[Start of Attachment]

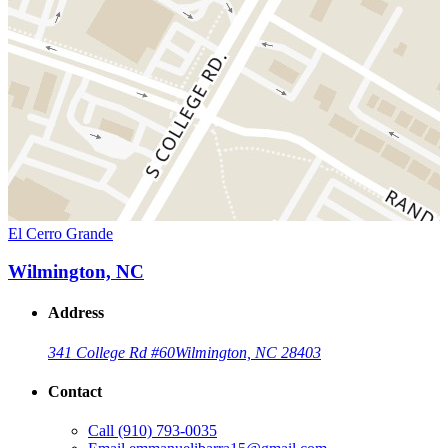
El Cerro Grande
Wilmington, NC
Address
341 College Rd #60
Wilmington, NC 28403
Contact
Call
(910) 793-0035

[End of Attachment]

# Description of the task
When you reproduce the material, keep every word exact and leave each picture out.

# Output for this exercise
El Cerro Grande
Wilmington, NC
Address
341 College Rd #60
Wilmington, NC 28403
Contact
Call
(910) 793-0035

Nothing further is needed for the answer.